Like a regular compiler, the mC compiler is divided into 3 main parts: front-end, back-end, and a core in-between.
The front-end's task is to validate a given input using syntactic and semantic checks.
The syntactic checking is done by the *parser* which, on success, generates an abstract syntax tree (AST).
This tree data structure is mainly used for semantic checking, although one can also apply transformations on it.
Moving on, the AST is translated to the compiler's intermediate representation (IR) and passed to the core.
Invalid inputs cause errors to be reported.
The core provides infrastructure for running analyses and transformations on the IR.
These analyses and transformation are commonly used for optimisation.
Additional data structures, like the control flow graph (CFG), are utilised for this phase.
Next, the (optimised) IR is passed to the back-end.
The back-end translates the platform *independent* IR code to platform *dependent* assembly code.
An assembler converts this code to *object code*, which is finally crafted into an executable by the linker.

========

WORK REQUEST 1: From the description of the mC compiler, extract the passage starting at "Like a regular" and ending at "transformations on it.".
WORK REQUEST 2: Summarize the description of the mC compiler in two sentences.

Keypoint correspondence data:
========

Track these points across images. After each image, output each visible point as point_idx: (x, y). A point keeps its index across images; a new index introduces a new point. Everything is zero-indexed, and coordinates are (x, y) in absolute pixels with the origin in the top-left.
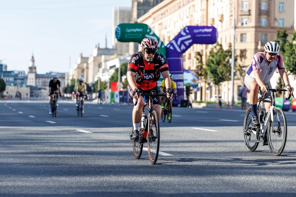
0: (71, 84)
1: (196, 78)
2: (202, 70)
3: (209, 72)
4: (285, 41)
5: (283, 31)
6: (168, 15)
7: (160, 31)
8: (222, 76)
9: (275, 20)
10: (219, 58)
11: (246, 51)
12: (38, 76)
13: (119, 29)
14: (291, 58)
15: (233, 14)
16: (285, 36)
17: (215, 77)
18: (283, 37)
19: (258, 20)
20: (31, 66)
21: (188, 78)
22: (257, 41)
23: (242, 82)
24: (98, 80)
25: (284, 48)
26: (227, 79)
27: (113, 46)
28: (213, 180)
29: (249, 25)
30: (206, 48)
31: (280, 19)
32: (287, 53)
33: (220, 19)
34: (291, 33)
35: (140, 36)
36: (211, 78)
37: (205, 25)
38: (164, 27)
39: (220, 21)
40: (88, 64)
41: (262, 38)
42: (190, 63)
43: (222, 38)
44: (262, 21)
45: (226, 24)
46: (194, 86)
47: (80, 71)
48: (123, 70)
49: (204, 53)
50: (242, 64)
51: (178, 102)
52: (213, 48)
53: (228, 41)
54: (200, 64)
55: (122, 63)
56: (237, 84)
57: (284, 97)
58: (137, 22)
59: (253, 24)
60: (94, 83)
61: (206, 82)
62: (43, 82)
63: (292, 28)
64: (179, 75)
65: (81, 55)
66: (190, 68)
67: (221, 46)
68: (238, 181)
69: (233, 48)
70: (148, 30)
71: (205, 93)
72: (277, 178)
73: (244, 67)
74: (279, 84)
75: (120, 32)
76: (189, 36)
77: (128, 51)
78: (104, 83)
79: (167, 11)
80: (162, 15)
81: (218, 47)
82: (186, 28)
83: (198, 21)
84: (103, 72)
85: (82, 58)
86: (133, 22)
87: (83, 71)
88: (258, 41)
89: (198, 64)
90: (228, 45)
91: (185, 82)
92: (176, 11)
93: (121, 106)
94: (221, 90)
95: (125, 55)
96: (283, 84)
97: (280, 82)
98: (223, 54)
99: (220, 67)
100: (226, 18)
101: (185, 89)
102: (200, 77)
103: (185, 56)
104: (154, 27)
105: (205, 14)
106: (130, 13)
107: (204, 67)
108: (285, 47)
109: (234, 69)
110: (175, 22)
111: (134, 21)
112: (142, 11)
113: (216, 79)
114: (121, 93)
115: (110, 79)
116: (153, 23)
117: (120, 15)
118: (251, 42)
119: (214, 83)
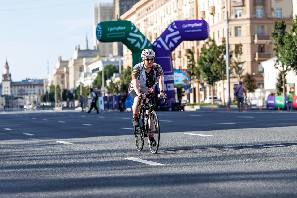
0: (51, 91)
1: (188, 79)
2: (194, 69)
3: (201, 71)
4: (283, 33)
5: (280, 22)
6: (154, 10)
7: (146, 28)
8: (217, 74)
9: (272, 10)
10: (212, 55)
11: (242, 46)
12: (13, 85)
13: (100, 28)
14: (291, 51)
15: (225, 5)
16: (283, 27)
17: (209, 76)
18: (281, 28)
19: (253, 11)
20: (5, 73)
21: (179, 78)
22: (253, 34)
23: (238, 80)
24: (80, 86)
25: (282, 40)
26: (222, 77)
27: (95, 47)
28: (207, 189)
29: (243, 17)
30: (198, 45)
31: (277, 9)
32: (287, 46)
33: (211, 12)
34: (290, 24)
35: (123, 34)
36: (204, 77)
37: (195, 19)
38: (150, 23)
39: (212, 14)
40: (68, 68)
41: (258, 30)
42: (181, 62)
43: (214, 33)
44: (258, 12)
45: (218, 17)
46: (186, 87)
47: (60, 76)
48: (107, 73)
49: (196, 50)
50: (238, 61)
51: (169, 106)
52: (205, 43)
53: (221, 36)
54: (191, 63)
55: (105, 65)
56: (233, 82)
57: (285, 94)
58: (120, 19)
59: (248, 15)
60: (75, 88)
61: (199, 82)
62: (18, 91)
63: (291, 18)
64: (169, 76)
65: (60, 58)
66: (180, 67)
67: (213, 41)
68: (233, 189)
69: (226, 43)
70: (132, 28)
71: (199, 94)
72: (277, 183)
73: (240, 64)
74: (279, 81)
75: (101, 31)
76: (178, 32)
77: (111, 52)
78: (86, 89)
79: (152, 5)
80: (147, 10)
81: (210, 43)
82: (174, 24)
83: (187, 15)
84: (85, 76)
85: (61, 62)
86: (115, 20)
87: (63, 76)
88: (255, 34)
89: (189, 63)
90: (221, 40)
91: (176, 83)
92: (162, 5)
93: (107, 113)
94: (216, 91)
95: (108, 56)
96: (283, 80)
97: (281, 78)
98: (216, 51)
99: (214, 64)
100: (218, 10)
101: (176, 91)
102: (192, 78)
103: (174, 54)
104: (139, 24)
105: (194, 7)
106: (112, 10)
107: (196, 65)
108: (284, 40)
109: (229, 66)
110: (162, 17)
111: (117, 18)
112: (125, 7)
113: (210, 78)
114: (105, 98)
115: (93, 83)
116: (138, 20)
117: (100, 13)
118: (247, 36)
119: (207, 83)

========

TASK OUTPUT 1:
Like a regular compiler, the mC compiler is divided into 3 main parts: front-end, back-end, and a core in-between.
The front-end's task is to validate a given input using syntactic and semantic checks.
The syntactic checking is done by the *parser* which, on success, generates an abstract syntax tree (AST).
This tree data structure is mainly used for semantic checking, although one can also apply transformations on it.

TASK OUTPUT 2: The mC compiler's front-end validates input with syntactic and semantic checks and builds an abstract syntax tree, which is translated into an intermediate representation (IR) and passed to the core, where analyses and transformations, commonly for optimization, are run. The back-end then translates the platform-independent IR into platform-dependent assembly code, which an assembler converts to object code and the linker crafts into an executable.